━━━ Data supplied ━━━

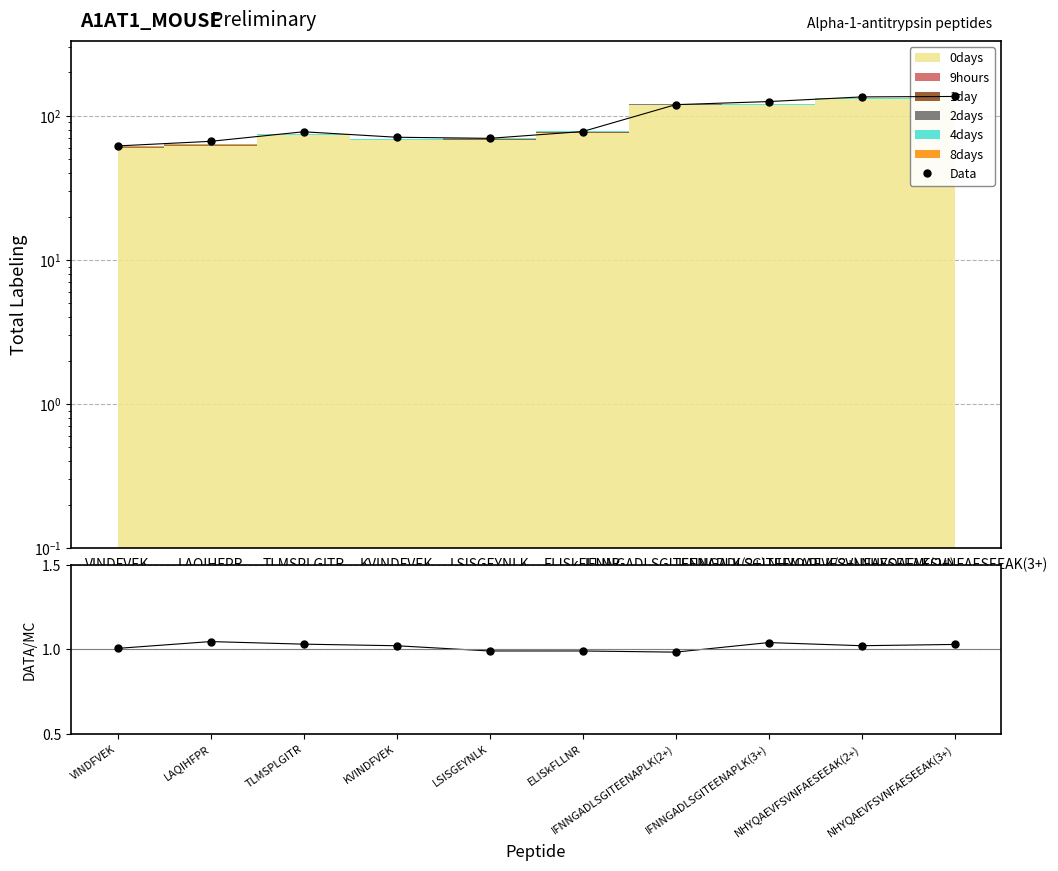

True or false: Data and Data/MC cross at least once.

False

━━━
━━━ Data supplied ━━━

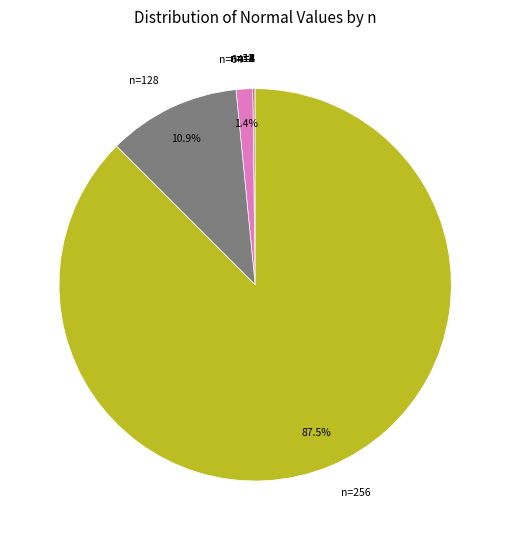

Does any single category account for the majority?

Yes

━━━
━━━ Data supplied ━━━

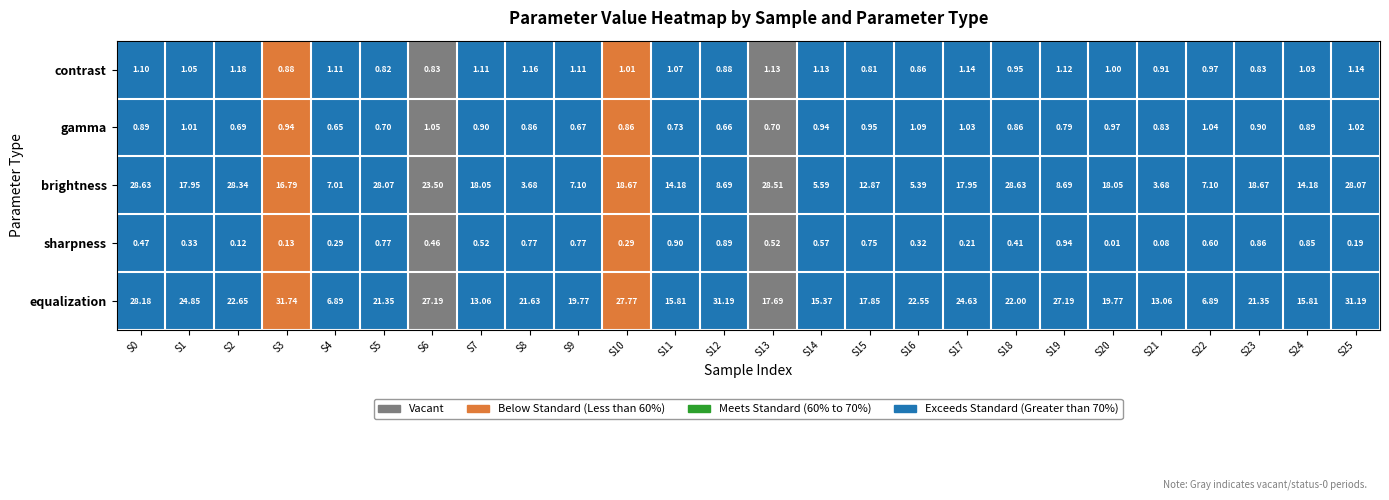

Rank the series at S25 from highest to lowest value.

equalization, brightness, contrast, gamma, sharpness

━━━

#### What to produce:
Copy out the entries word for word, starting with the line with "Rank the series" and going on through the line with "equalization, brightness, contrast, gamma, sharpness".

#### Response:
Rank the series at S25 from highest to lowest value.

equalization, brightness, contrast, gamma, sharpness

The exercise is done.